Zahlen aus der amtlichen Schulstatistik vom Land NRW unterstützen Tils Argumente.

Das Schuljahr 2020/2021 haben demnach deutlich weniger Schülerinnen und Schüler begonnen, die eine Klasse wiederholen mussten, als in den Jahren zuvor. In den Dortmunder Gymnasien waren es beispielsweise 195, auf den Realschulen 80. Also nur 195 Gymnasiasten und 80 Realschülerinnen und -schüler haben im Schuljahr davor das Klassenziel nicht erreicht.

Zum Vergleich: Auf den Dortmunder Gymnasien wiederholten im Jahrgang 2019/2020 340 Schülerinnen und Schüler das Schuljahr, 2018/2019 388 und 446 im Jahrgang 2017/2018.

An den Realschulen ist der Unterschied ähnlich. 2019/2020 waren es 330 das Schuljahr wiederholende Schülerinnen und Schüler, 2018/2019 423 und 2017/2018 noch 406.

Dieser Einbruch bei den Dortmunder Zahlen zum Ende des ersten Schuljahres in der Corona-Pandemie liegt laut der Bezirksregierung Arnsberg an den bereits erwähnten vereinfachten Regelungen für die Versetzung an Schulen.

Im Schuljahr 2021/2022, das am Freitag (24.6.) zu Ende gegangen ist, mussten dann wieder mehr Schülerinnen und Schüler in Dortmund ein Jahr wiederholen.

An den Gymnasien waren es 390 Schülerinnen und Schüler, auf den Realschulen 495. Ein deutlicher Anstieg gegenüber dem Jahrgang zuvor – was wohl auch daran liegen dürfte, dass die gelockerten Sonderregelungen für die Versetzung nicht mehr galten.

Tatsächlich sind es auch in beiden Schulformen mehr Wiederholende als in dem Schuljahr 2019/2020, in dem die Corona-Pandemie gerade begann. Damals waren es 330 Wiederholende an den Realschulen und 340 an den Gymnasien.

Dies lässt sich durchaus als Unterstützung für Til Kahnerts Vermutung interpretieren. Es könnte sein, dass mehr Schülerinnen und Schüler Probleme bekommen haben, obwohl sie vorher mithilfe gelockerter Regeln versetzt wurden.

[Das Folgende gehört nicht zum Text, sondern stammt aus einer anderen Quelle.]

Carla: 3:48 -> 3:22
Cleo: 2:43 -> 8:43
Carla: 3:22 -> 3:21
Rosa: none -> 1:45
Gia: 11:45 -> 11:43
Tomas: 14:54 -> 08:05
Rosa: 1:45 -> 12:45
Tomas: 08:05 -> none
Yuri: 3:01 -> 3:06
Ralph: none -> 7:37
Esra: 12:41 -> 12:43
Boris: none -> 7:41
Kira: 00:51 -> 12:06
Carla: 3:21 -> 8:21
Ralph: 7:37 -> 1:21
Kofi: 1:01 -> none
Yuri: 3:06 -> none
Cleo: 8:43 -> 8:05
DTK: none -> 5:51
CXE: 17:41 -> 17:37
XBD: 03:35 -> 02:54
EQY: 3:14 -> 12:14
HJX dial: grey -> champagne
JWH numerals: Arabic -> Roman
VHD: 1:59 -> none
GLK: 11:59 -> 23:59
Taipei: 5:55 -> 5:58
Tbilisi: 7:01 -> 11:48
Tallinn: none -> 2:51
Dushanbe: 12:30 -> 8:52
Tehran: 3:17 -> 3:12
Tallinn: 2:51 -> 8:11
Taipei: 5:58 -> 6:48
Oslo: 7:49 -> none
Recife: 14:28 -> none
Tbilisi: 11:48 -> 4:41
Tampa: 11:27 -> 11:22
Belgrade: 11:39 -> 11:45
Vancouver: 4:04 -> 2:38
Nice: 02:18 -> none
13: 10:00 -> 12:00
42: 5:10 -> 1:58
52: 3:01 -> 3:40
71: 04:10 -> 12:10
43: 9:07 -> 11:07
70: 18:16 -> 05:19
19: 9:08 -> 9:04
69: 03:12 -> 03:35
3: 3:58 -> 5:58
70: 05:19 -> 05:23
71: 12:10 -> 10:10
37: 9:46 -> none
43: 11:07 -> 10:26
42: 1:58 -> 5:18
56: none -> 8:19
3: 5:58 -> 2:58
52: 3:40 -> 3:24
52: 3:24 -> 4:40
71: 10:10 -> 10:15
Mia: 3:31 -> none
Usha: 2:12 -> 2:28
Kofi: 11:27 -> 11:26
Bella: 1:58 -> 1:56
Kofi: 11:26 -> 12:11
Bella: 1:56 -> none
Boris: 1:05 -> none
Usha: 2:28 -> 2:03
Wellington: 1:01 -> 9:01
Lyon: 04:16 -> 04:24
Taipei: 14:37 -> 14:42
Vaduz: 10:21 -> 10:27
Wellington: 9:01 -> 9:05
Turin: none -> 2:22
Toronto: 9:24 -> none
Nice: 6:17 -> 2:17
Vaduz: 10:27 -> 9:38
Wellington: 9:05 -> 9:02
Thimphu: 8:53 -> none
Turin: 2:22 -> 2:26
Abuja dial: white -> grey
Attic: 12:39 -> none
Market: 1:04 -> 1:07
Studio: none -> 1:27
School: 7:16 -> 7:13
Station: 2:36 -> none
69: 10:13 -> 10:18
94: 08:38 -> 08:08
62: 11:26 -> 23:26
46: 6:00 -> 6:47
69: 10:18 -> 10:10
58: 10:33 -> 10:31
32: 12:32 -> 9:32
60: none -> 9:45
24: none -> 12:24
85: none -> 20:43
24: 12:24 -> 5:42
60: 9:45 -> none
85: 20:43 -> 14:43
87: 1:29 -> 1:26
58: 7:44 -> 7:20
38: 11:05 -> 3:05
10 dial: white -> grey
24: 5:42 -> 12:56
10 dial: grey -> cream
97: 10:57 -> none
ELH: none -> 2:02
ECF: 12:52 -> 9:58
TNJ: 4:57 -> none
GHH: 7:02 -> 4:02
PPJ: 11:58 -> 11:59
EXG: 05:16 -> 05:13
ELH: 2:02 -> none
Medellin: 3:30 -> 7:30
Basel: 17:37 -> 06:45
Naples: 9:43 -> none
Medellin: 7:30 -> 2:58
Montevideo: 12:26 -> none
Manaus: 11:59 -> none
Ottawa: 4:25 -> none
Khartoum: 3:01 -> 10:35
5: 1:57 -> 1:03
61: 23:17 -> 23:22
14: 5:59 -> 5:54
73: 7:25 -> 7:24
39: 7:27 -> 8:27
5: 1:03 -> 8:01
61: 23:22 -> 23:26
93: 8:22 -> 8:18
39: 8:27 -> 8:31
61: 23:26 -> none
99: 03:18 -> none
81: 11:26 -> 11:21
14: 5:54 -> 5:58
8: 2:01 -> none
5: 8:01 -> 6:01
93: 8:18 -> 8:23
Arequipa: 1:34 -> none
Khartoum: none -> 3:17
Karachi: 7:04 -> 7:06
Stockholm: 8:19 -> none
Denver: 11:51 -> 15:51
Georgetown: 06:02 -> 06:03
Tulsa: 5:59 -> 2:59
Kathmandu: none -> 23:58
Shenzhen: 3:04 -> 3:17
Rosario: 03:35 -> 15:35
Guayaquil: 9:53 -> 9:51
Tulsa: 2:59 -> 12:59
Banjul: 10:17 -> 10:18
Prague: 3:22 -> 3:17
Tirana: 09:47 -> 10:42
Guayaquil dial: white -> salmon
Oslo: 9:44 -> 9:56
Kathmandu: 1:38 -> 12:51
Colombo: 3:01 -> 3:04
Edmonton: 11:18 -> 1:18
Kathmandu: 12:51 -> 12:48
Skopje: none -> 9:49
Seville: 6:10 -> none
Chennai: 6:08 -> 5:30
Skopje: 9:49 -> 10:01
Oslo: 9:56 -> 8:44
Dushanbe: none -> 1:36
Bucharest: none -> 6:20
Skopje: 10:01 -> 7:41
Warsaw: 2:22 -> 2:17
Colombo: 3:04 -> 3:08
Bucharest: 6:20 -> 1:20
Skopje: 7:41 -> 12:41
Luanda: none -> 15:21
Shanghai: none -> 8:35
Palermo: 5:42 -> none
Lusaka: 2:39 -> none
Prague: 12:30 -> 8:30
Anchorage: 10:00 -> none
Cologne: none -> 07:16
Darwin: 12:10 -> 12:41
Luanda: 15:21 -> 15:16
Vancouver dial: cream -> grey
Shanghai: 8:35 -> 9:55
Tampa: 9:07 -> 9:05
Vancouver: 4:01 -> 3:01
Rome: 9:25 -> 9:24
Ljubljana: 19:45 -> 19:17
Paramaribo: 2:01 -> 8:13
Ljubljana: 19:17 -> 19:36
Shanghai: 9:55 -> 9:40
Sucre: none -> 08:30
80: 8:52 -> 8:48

Til Kahnert wiederholt die Klasse freiwillig

Wie viele Dortmunder Schülerinnen und Schüler das nun beendete Schuljahr 2021/22 nicht geschafft haben, lässt sich indes noch nicht sagen. Laut IT.NRW werden die Daten erst nach den Sommerferien erhoben und im Frühjahr 2023 vorliegen.

In Dortmunds Nachbarschaft, in Essen, das in Größe und Struktur mit Dortmund vergleichbar ist, zeigt sich eine ähnliche Tendenz, wie die WAZ berichtet: Nach dem ersten Lockdown hätten sechs Prozent der Realschülerinnen und -schüler zum Schuljahr 2020/2021 das Schuljahr wiederholt. Zum jetzt beendeten Schuljahr 2021/2022 ebenfalls – an den Gymnasien waren es zwei Prozent.

An den Essener Realschulen sei das Problem sogar so drastisch, dass 260 Schülerinnen und Schüler zum nächsten Schuljahr auf die Hauptschule wechseln müssten, weil sie zum zweiten Mal nicht versetzt wurden, wie unter Berufung auf interne Informationen aus Essener Schulkreisen berichtet wird. Entsprechende Zahlen zu Dortmund liegen noch nicht vor.

Til hat sich derweil dazu entschieden, die 12. Klasse freiwillig zu wiederholen. Gut findet er das nicht. Mit Nachhilfe versucht er, den Stoff aufzuholen. Das gelinge ihm aber nur schwer, denn die Lücke sei groß.

Er ist sich sicher, dass er ohne die Corona-Pandemie jetzt in die 13. Klasse wechseln würde, auf dem Weg zu einem soliden Abi – und seinem Ziel näher, ein duales Studium bei der Polizei zu beginnen.

Einen Überflieger-Schnitt würde er zwar nicht schaffen, sagt Til. Er beschreibt sich eher als durchschnittlichen Schüler. Aber er wäre nach eigener Einschätzung besser als jetzt. Vor der Corona-Pandemie lag er in Mathe zwischen den Noten 3 und 4.